Три раза привычно нажать пальцем на экран — последовательность мелких движений, привычных, почти уже безотчетных, — и у Котлера перед глазами всплывает имя Дафны и ее номер. Он тыкает в экран, и стеклянный брусочек издает сигнал. Так сейчас происходят эти ужасные вещи — в несколько касаний. Не то что прежде: тогда писали письма за кухонным столом или в тишине тюремной камеры — ни дать ни взять церемония. И даже не то что телефонная будка с ее громоздким, подзуживающим, ворчливым аппаратом. Только с церемонией или без, а последствия те же самые. Ты принимаешь решения, и тебя рано или поздно привлекают к ответу.
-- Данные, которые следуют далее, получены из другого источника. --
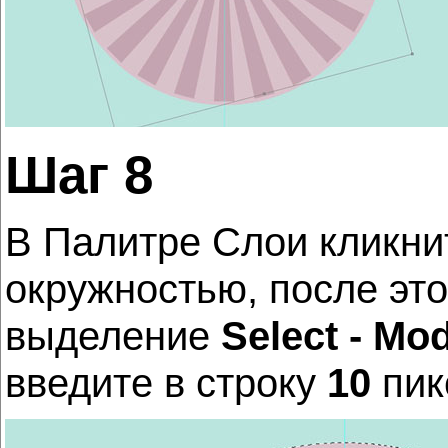
Шаг 8
В Палитре Слои кликни
окружностью, после эт
выделение
Select - Mod
введите в строку
10
пик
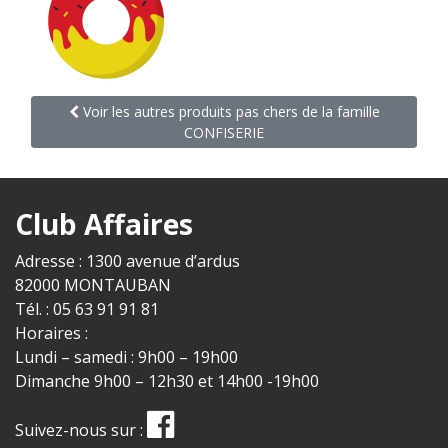
Voir les autres produits pas chers de la famille
CONFISERIE
Club Affaires
Adresse : 1300 avenue d’ardus
82000 MONTAUBAN
Tél. : 05 63 91 91 81
Horaires :
Lundi – samedi : 9h00 – 19h00
Dimanche 9h00 – 12h30 et 14h00 -19h00
Suivez-nous sur :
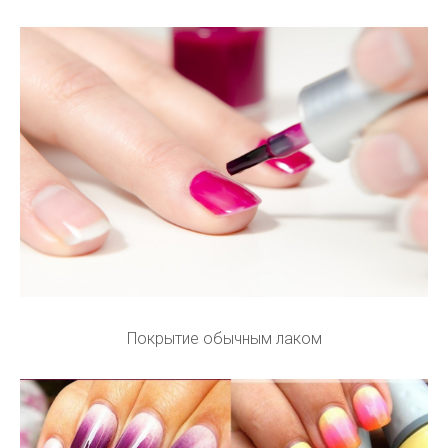
Покрытие обычным лаком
Котлер вслушивался в просительные гудки телефона. Он знал, как это работает. У абонента высвечивается имя, так что Дафна будет знать, что звонит он. В Ялте сейчас половина двенадцатого вечера, в Иерусалиме столько же. В это время, и даже позже, Дафна вовсю болтает с друзьями по телефону. Они с Мирьям периодически выговаривали ей за это, но особо не усердствовали. Дафна была славной девочкой, хорошо училась. По меркам ее сверстников, Дафну даже нельзя было назвать бунтаркой. Мирьям хотелось от нее побольше усердия в вере, но, учитывая, что сам Котлер религиозным рвением не отличался, на большее Мирьям рассчитывать не приходилось. В семьях всегда возникают всевозможные комбинации, союзы и общности — неустойчивые, готовые легко рассыпаться в прах, но в их случае расклад вышел довольно заурядный: сын пошел в мать, дочь — в отца. Так что Мирьям посчастливилось передать всю свою безграничную любовь к Богу и Его суровым предписаниям Бенциону. А вся независимость, вся непокорность духа, присущие Котлеру, были то ли переняты, то ли унаследованы его дочерью. Даже если Дафна на него злится, она, как и он, не станет юлить, выскажет все как есть.
— Где ты? — осведомилась дочь совершенно родительским тоном.
— В надежном месте, — ответил Котлер.
— Еще один секрет? — съязвила она. — Я тебе звонила.
— Знаю, Дафночка, — сказал Котлер. — Мне очень хотелось тебе позвонить, но раньше не было возможности.
В трубке послышалось шуршание — дочь явно куда-то шла.
— А ты-то где? — спросил он.
— Дома.
Снова зашуршало. Потом стихло.
— А мать дома?
— Ты позвонил, чтобы с кем поговорить — со мной или с ней?
— С тобой.
— У нас рабби Гедалья. Они с мамой в другой комнате. Они знают, что я разговариваю с тобой.
— Как она?
— А ты как думаешь? Ты ее очень обидел, папа. Она этого не заслужила.
— Ты права. Не заслужила.
— Но ты все равно так поступил.
— Дафна, это две разные вещи. Первую отцу с дочерью обсуждать не пристало. А что касается второй, то просто поверь, что у меня не было выбора.
— Я тоже не жажду говорить с тобой о сексе, только я не наивная девочка и вообще уже не ребенок. И не забывай: мы живем в Иерусалиме, а тут повернуты на сексе, как нигде в мире, — половина народу ходит в шерстяных балахонах, лишь бы только не путаться с каждым встречным-поперечным. А ты, значит, шерстяной балахон не носил и пошел на поводу у своей похоти.
Похоти. Слово это она произнесла смело и бесстрастно, словно пытаясь не выдать своего отвращения к позорным отцовским страстям.